## Begin Raw data
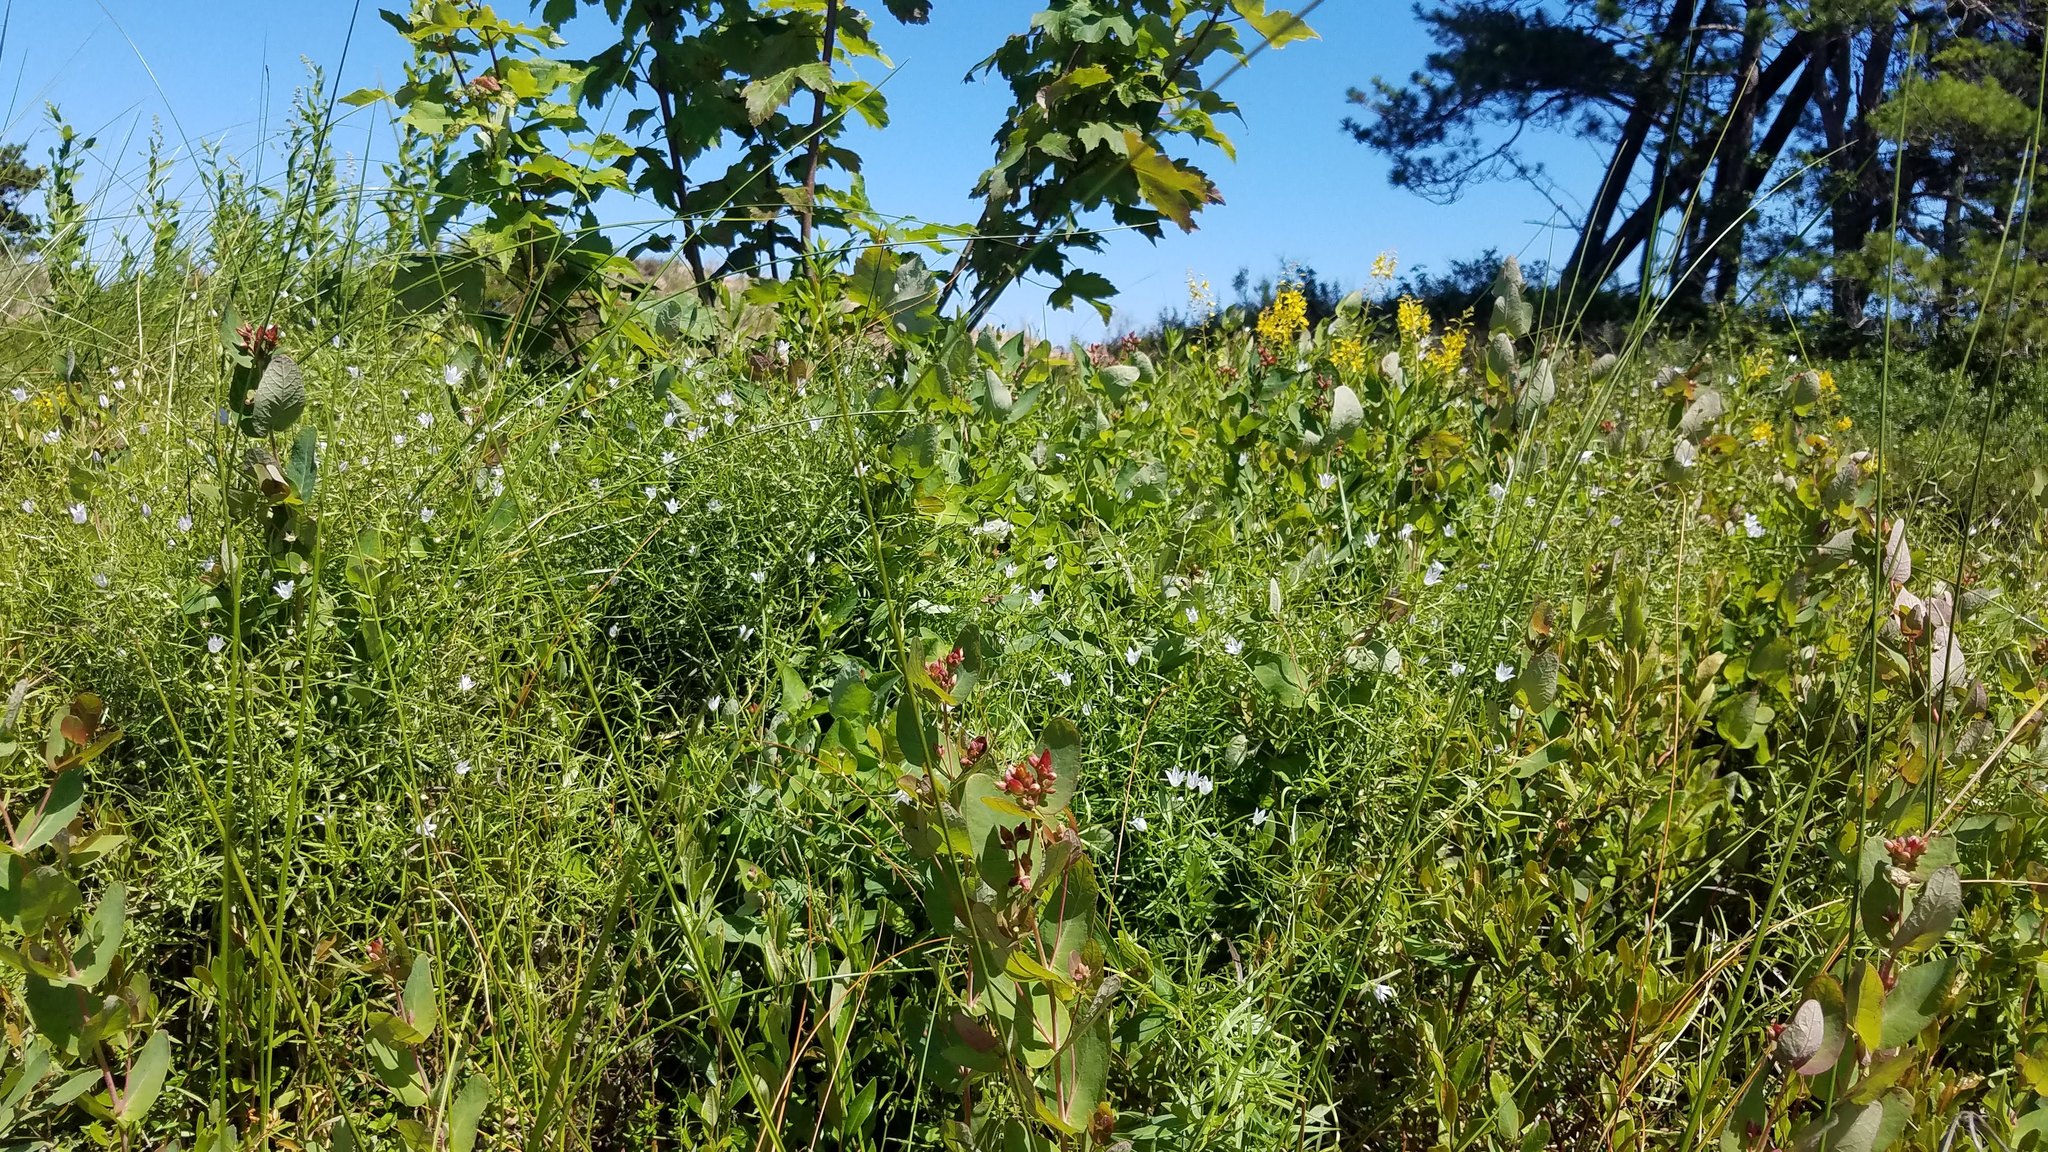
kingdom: Plantae
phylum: Tracheophyta
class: Magnoliopsida
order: Asterales
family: Campanulaceae
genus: Palustricodon
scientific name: Palustricodon aparinoides
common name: Bedstraw bellflower
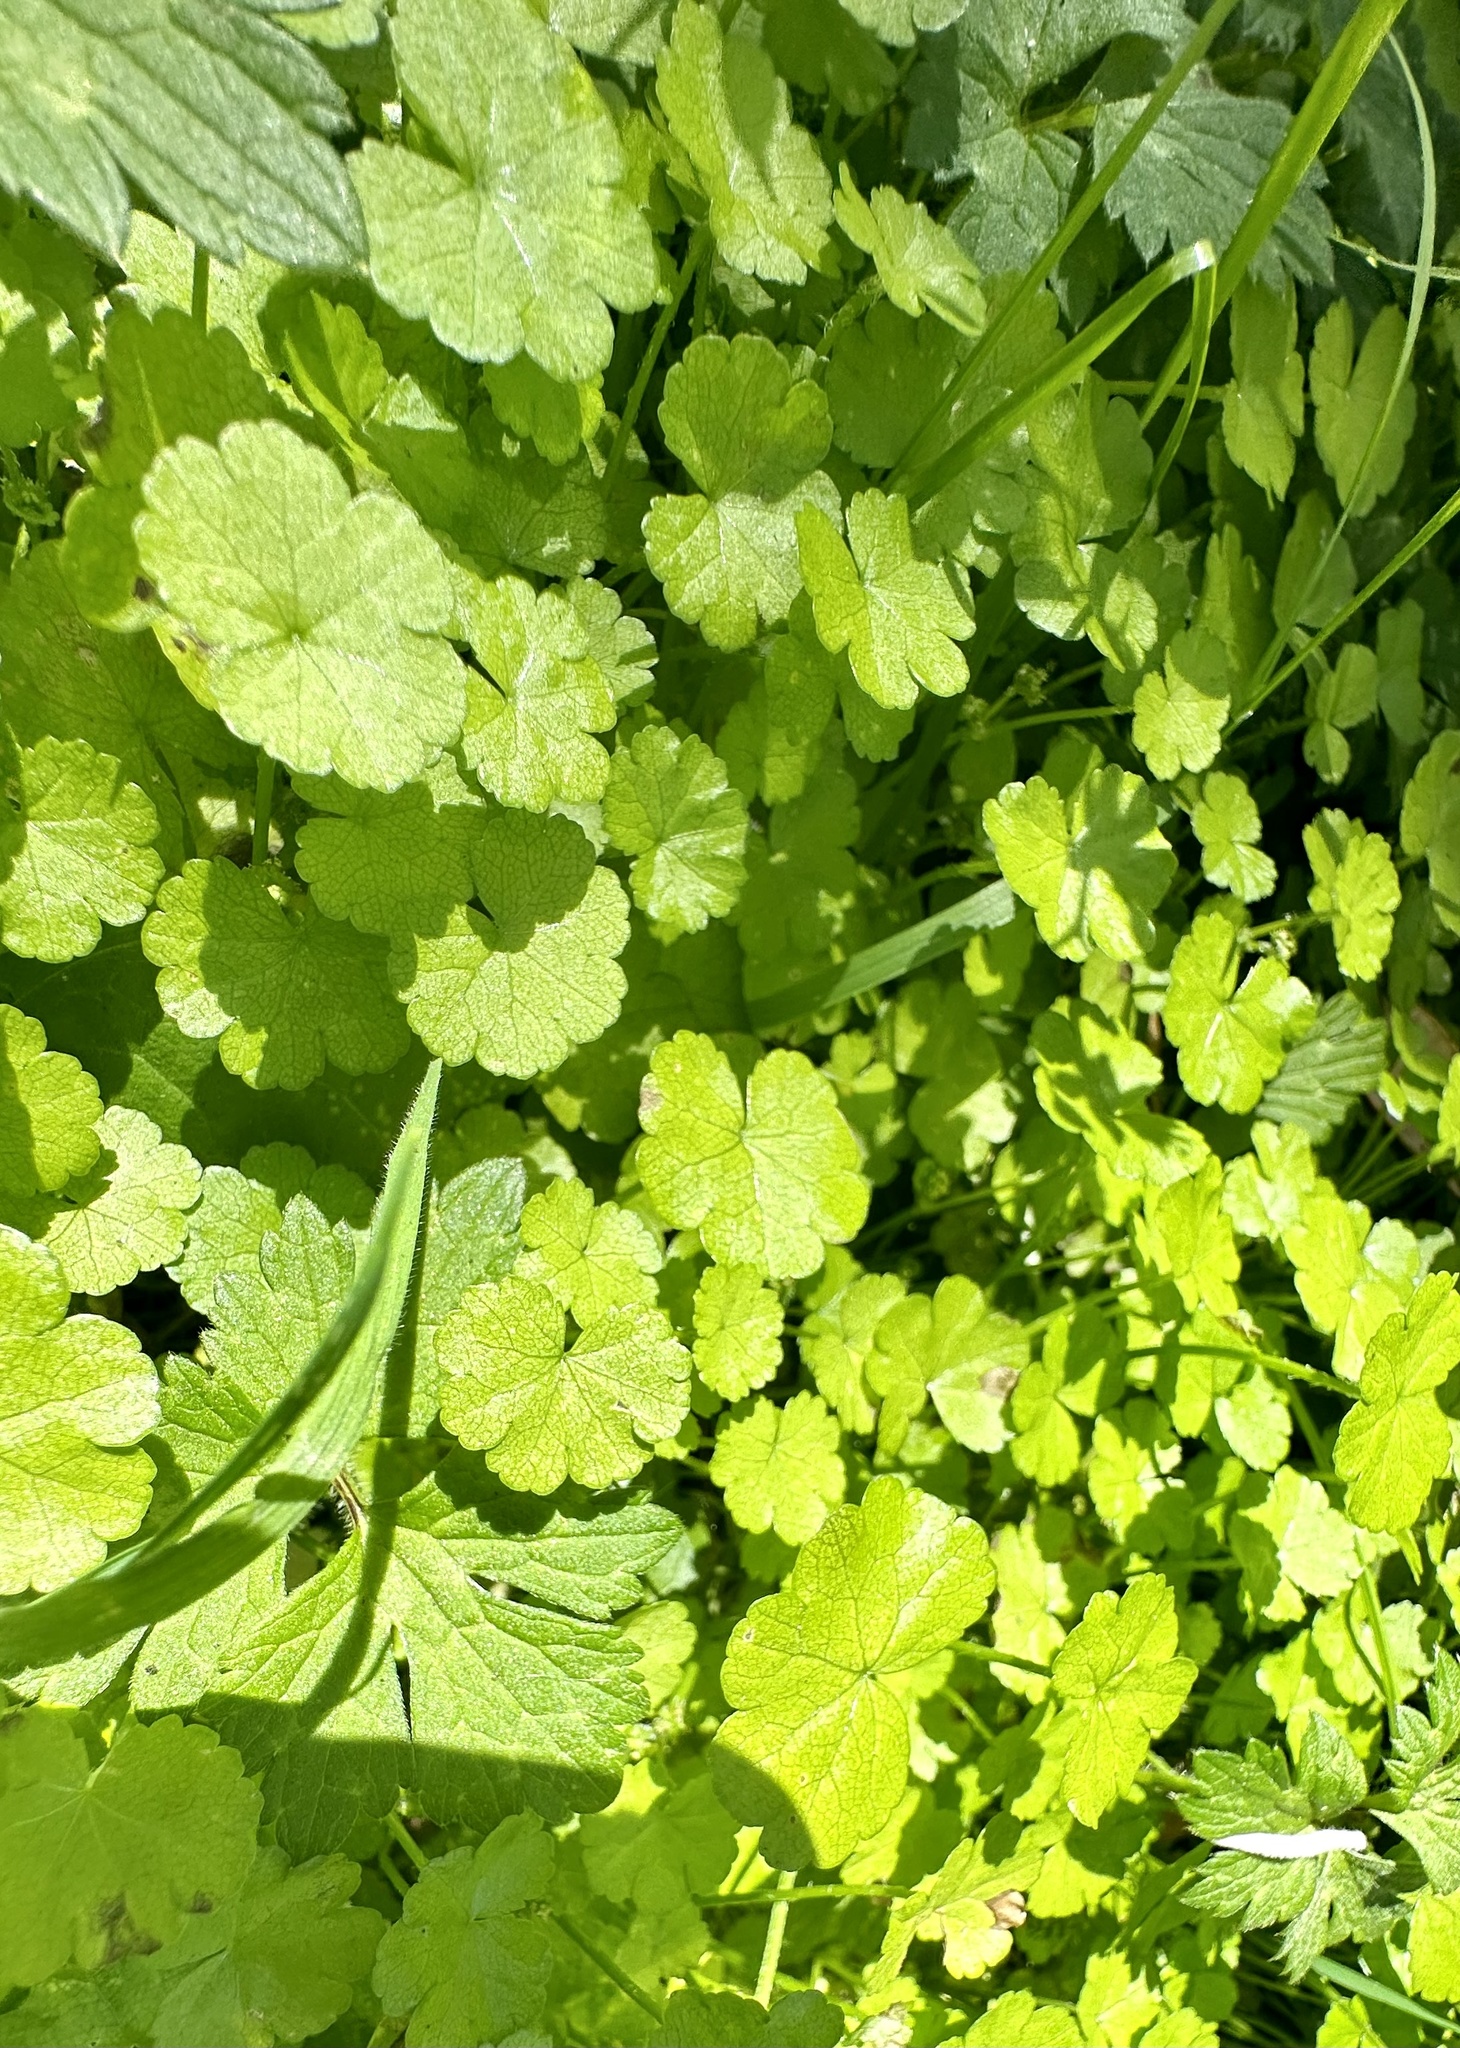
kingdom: Plantae
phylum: Tracheophyta
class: Magnoliopsida
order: Apiales
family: Araliaceae
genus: Hydrocotyle
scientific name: Hydrocotyle heteromeria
## End Raw data
Switch every "phylum" in the listing to "division" and give the lines again with nothing else changed. Leave the pictures out of your answer.

Final result>
kingdom: Plantae
division: Tracheophyta
class: Magnoliopsida
order: Asterales
family: Campanulaceae
genus: Palustricodon
scientific name: Palustricodon aparinoides
common name: Bedstraw bellflower
kingdom: Plantae
division: Tracheophyta
class: Magnoliopsida
order: Apiales
family: Araliaceae
genus: Hydrocotyle
scientific name: Hydrocotyle heteromeria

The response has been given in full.